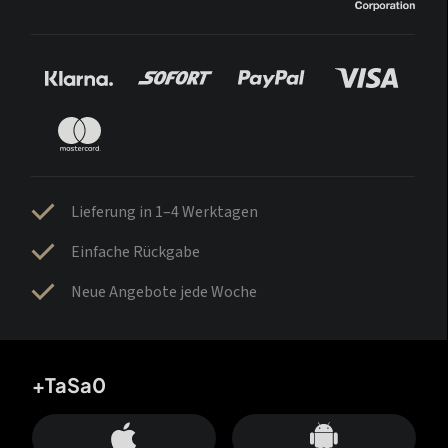
Lieferung in 1–4 Werktagen
Einfache Rückgabe
Neue Angebote jede Woche
+TaSa0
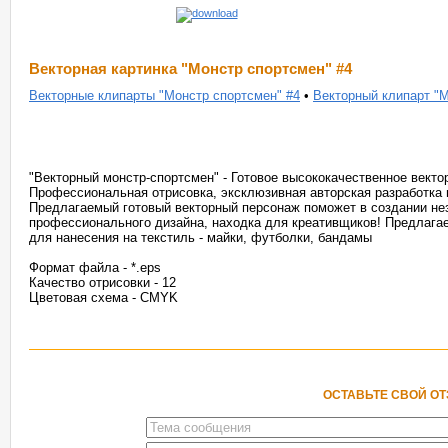
Векторная картинка "Монстр спортсмен" #4
Векторные клипарты "Монстр спортсмен" #4
•
Векторный клипарт "М
"Векторный монстр-спортсмен" - Готовое высококачественное векто
Профессиональная отрисовка, эксклюзивная авторская разработка 
Предлагаемый готовый векторный персонаж поможет в создании не
профессионального дизайна, находка для креативщиков! Предлага
для нанесения на текстиль - майки, футболки, бандамы
Формат файла - *.eps
Качество отрисовки - 12
Цветовая схема - CMYK
ОСТАВЬТЕ СВОЙ О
---------------
• _WHAT IS BEING ASKED_
Copy out the text from all of the items above word for word, line by line. Leave out the pictures.

• _TASK SOLUTION_
Lieferung in 1–4 Werktagen
Einfache Rückgabe
Neue Angebote jede Woche
+TaSa0
Векторная картинка "Монстр спортсмен" #4
Векторные клипарты "Монстр спортсмен" #4
•
Векторный клипарт "М
"Векторный монстр-спортсмен" - Готовое высококачественное векто
Профессиональная отрисовка, эксклюзивная авторская разработка 
Предлагаемый готовый векторный персонаж поможет в создании не
профессионального дизайна, находка для креативщиков! Предлага
для нанесения на текстиль - майки, футболки, бандамы
Формат файла - *.eps
Качество отрисовки - 12
Цветовая схема - CMYK
ОСТАВЬТЕ СВОЙ О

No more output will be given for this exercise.